Displaced Hill Foot residents picket Housing Ministry and Lands and Survey Commission over broken housing promises

Displaced Hill Foot residents picket Housing Ministry and Lands and Survey Commission over broken housing promises

-by Svetlana Mashall

More than a month after their homes were bulldozed by a private developer, while the Police kept guard, residents of Hill Foot on the Soesdyke/Linden Highway continue to face harsh living conditions, with many of them being forced to live in makeshift huts and tents.

Close to 50 of the displaced residents came to the city today, hoping to meet with the Minister of Housing and the Head of the Lands and Surveys Commission.

They launched a picketing exercise this morning to bring attention to their plight.

One resident, Daniel Primo, told News Source that notwithstanding a commitment by the Government to fast track the housing process for them, it has been weeks, with no new information from the authorities.

At the Ministry of Housing, Minister of Housing Collin Croal met with the residents briefly, but they left that meeting dissatisfied.

“It was said to we that some people will be allocated with turn key house, some of the persons are right here that signed up for the turn key house. At housing this morning, the housing minister said, he only have eight persons that applied for the turn key house, when we check there is no body that come down from Hill Foot on that paper that he have for the turn key home. So, we do not know where he find the eight persons from” Primo said.

Another displaced resident of Hill Foot, Anewell Park, said his entire family is now living in a “plastic house”.

“Me house get push down, not my house alone, more house get push down, and right now, how I living in this situation now, I am not too please how I am living in a plastic tarpaulin, I deh pun the ground sleeping…Right now, we drinking water from the creek, when you go and bathe in the water, the water itching your skin,” Park said.
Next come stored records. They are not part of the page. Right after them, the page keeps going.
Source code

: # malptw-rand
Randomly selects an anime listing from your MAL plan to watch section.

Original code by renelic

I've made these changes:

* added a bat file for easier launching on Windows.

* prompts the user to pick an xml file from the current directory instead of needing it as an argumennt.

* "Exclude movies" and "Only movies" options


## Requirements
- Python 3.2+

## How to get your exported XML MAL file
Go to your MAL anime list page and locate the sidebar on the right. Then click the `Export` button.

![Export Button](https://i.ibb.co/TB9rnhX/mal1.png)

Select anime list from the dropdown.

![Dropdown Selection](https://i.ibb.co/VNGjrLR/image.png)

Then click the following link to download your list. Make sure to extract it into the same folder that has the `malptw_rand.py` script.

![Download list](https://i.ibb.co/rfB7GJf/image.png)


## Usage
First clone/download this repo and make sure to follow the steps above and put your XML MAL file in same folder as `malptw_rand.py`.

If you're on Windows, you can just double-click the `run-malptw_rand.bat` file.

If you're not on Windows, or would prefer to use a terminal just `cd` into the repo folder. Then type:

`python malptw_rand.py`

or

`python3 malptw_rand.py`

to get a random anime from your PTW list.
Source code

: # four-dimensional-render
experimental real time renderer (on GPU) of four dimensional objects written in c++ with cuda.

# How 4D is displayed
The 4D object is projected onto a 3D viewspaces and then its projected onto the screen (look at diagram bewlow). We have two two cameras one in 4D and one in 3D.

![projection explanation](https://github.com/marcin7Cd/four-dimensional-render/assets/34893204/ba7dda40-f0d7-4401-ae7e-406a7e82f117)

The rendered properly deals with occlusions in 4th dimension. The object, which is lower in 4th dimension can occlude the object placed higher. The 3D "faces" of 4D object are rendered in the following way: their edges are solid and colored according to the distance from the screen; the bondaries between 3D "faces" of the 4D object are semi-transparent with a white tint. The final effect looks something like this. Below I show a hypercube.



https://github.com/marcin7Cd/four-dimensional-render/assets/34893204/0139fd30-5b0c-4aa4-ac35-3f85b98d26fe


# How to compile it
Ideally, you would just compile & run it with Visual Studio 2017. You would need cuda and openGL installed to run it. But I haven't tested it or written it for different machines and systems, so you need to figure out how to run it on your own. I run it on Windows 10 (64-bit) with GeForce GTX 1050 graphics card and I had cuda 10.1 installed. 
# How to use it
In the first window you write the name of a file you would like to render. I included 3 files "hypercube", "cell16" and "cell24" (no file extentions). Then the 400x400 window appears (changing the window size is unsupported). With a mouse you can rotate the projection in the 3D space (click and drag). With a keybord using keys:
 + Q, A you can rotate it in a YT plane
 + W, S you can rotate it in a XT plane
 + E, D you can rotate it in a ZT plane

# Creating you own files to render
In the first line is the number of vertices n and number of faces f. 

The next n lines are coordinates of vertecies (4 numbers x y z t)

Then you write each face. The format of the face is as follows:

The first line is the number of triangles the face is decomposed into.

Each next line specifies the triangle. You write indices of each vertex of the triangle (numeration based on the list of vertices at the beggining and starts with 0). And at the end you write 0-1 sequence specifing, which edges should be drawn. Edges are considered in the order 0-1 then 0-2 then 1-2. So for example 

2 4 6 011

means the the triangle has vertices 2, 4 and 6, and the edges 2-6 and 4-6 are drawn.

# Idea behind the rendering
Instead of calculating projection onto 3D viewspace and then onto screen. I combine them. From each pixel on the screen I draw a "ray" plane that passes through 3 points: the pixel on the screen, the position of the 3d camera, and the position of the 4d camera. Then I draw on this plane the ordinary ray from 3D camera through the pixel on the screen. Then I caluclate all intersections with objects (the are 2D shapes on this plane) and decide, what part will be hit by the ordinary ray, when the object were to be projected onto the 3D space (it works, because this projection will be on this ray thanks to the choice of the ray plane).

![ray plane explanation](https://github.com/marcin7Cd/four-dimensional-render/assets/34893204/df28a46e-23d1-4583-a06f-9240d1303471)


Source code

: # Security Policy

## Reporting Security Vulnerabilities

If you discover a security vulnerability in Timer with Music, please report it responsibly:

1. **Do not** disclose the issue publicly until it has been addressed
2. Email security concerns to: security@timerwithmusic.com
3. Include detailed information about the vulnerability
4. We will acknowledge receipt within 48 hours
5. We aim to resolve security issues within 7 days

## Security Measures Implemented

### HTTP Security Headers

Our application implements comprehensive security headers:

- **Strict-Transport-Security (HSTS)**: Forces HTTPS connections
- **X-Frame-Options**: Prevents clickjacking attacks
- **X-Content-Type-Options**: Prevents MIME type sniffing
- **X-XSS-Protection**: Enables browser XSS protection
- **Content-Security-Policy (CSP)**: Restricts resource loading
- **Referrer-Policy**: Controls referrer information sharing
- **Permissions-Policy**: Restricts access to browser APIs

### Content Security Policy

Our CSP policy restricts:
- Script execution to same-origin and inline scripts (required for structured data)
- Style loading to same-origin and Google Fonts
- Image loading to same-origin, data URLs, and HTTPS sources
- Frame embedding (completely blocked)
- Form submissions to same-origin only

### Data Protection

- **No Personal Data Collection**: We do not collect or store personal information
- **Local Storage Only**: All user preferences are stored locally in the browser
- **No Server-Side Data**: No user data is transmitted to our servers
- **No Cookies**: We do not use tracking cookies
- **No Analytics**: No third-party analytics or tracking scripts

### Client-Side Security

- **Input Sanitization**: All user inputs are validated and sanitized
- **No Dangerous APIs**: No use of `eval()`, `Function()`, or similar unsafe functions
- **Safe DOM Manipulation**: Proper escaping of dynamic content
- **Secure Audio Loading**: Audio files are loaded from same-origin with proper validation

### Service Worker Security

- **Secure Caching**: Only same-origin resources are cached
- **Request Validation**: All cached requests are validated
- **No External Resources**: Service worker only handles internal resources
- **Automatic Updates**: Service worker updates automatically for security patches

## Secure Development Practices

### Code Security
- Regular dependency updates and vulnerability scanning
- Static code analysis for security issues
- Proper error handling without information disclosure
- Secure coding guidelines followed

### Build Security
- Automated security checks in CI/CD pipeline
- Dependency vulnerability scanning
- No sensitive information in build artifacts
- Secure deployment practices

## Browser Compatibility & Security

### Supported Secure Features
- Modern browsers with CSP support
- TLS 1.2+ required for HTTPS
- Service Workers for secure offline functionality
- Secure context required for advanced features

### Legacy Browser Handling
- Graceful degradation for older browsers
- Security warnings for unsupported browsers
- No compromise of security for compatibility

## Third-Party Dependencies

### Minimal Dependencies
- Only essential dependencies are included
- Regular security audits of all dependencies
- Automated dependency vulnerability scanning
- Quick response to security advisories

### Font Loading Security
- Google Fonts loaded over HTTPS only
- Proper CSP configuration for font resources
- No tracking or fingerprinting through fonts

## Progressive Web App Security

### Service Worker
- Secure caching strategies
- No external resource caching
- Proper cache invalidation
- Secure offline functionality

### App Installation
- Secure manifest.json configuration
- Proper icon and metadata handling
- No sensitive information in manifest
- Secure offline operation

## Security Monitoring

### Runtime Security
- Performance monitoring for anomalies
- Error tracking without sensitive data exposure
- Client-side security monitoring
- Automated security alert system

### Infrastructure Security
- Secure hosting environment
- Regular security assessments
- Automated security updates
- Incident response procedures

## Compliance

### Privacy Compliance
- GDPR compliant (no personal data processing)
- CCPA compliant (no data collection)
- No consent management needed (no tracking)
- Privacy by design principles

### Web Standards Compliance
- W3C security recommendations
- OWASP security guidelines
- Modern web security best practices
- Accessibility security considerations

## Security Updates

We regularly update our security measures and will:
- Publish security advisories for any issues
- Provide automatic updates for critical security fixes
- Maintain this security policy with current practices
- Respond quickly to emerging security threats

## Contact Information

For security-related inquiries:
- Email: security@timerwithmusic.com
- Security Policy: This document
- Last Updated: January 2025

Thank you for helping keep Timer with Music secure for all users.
Pointing to his grandson, Park said the toddler is now experiencing rashes on his skin as a result of the water, and the sand.

Mother of four, Geeta Alam, said her children are also experiencing the rashes on their skin due to their poor living conditions.

“My children, they are sleeping in a lil house, whereby we call it a house, but we are not comfortable because of how we are. We are not comfortable, we are uncomfortable, and they are not safe, and I am a single parent, and we are not safe because we are not secured anymore. All of us living in tents, we are in tents, and we need someone to help us out, we don’t need promises anymore,” Alam said.

The young mother spoke about police harassment.

According to her, the police would constantly arrest them and place them on station bail with little information on the reason for their arrest.

Anna Smith, another young mother, told News Source that her 5-year-old daughter, has been sick and traumatized by the horrifying events that unfolded in Hill Foot.

“Well since then, we had to do a camp, and I have a five-year-old and she getting sick steady as a result of the heat and the cold because the tent that we do up, the plastic holding the heat, and the child and the child keep asking question, mommy the man coming and bulldoze down we house; even if it’s a vehicle passing, she asking, mommy is the police coming. Look last night, the police patrolling at the back, the children can’t sleep without asking questions,” Smith explained.

Smith said she too has been a victim of police harassment.

Rights activist and Former Minister of Government, Simona Broomes, who stood in solidarity with the residents today, told News Source that Government should do more to assist the residents.

“I think it is unfair. It is sad. There is no water, itch coming out on the children skin, they getting sick, they living in plastic, they living in, sheds, and shacks. I was asking persons to get water, drinking water is a big thing, it is like diamond in Hill Foot, and with this hot son, I have seen children on that sad without shoes. I think it is shameful enough but at the same time, I don’t think it is a political matter, this is governance matter, and the government got to govern for them because they are Guyanese people,” Broomes said.

After hours of waiting, the residents met with the Commissioner of Lands, who again promised to sort out the applications that are before him.